Tuesday, August 05, 2008

Dumb Democrats Blame Speculators

In response to my letter that speculators were not to blame for the high price of oil, a letter writer to our local weekly paper, the Independent Coast Observer, who I shall call Mr. McManus, observed that there are multiple factors driving the cost of oil, then blamed the Republican Congress of 1999 for enabling Enron to play games with energy costs (and I might add, go bankrupt). Apparently confusing spot prices with the futures market, Mr. McManus then noted that barrels of oil – I assume he is referring to futures contracts for oil – may be traded more than 20 times before the oil is delivered.
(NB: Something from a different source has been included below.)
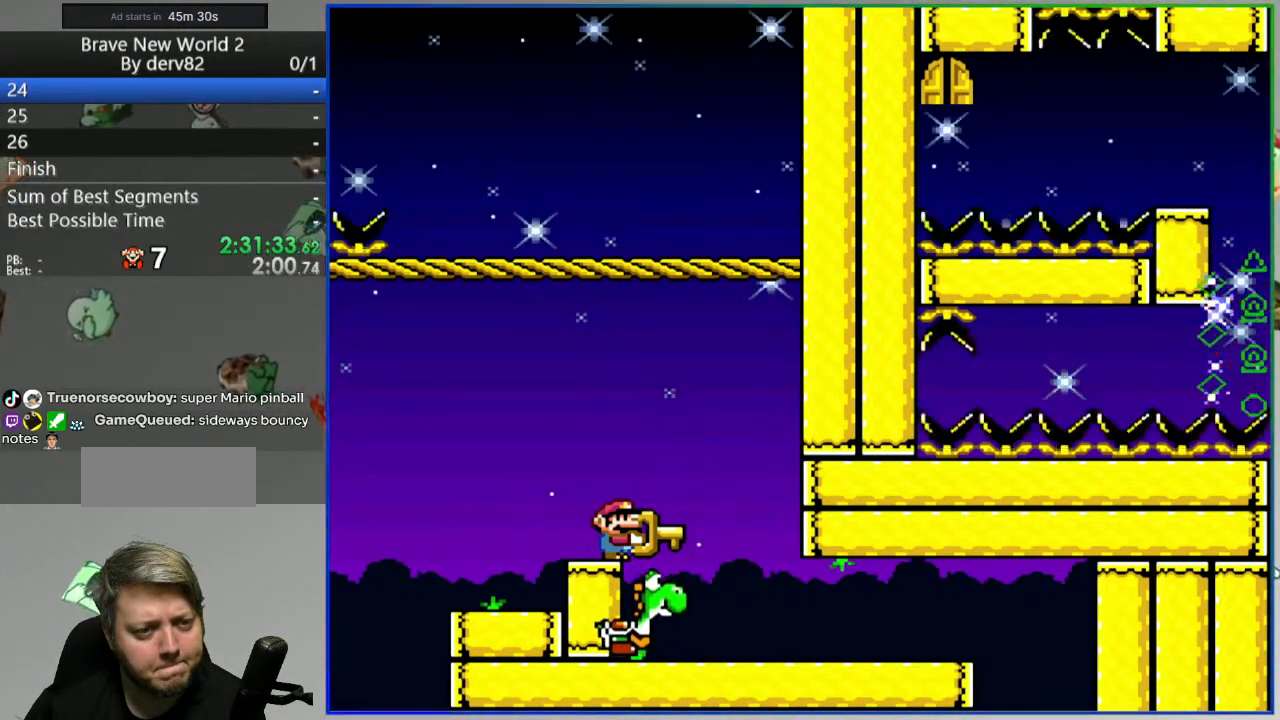
{"buttons": ["Y"], "events": [[283, "SELECT", "down"], [433, "SELECT", "up"]]}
Indeed, futures contracts are traded numerous times before the commodity – not just oil - is finally delivered. In fact, that’s the way commodity market trading is designed to function.

As Robert J. Samuelson explains in Newsweek, July 7, 2008, commodity investing is different than stock trading or real estate. Unlike Mr. McManus’s Enron-like example of traders trading oil back and forth on paper, oil futures trading creates a gain and a loss on each trade.

The International Energy Agency predicts that demand for crude oil will rise strongly over the next five years (2007 through 2012), driven by global economic growth of 4.5 to 5.0 per cent a year.

Concominantly, world crude oil production declined about half a million barrels per day in the past three years (2005 through 2007), and the combination of rapidly increasing demand with supply stagnation has drawn down worldwide oil inventories.

The surplus oil buffer – the excess of production capacity over demand – is shrinking from 3 million barrels per day to 1.5 million.

In summary, demand for oil is strong and growing steadily, and supply is actually shrinking along with productive capacity.

For the United States, oil production has declined steadily since 1970: 9,640,000 barrels per day then, only 5,100,000 now, or a decline of 47%.

US oil consumption is 20,770,000 barrels per day, compared to approximately 14,500,000 in 1970, or an increase in consumption of 43% while our production was falling 47%.

In the past two decades US crude oil reserves have fallen 23% to 280 million barrels, or enough to last less than two weeks at our current consumption rate of almost 21 million barrels a day (an additional 706 million barrels, or 34 days’ worth, is held in the Strategic Petroleum Reserve).

While Democrats demagogue speculators, all signs are that the market is adhering to the laws of supply and demand. Light, sweet crude for September delivery has now fallen in six of the last nine sessions and has shaved 18 percent off its trading record of $147.27 reached July 11, curbing speculation by costing many speculators their shirts..

"People are looking for any excuse to sell oil right now," said Jim Ritterbusch, president of energy consultancy Ritterbusch and Associates in Galena, Ill., and are doing so, even when faced with possible strife with Iran and a hurricane in the Gulf.

Following Obama's remarks that he would support offshore drilling in the US, "the market is increasing the odds now that the drilling deal will get done and we will see more production coming out of the Gulf of Mexico," said Phil Flynn, analyst at Alaron Trading Corp. in Chicago. "There's nothing that cures high prices like high prices."

As Anthony deJasay cogently explains: Like oil, speculators too can burn.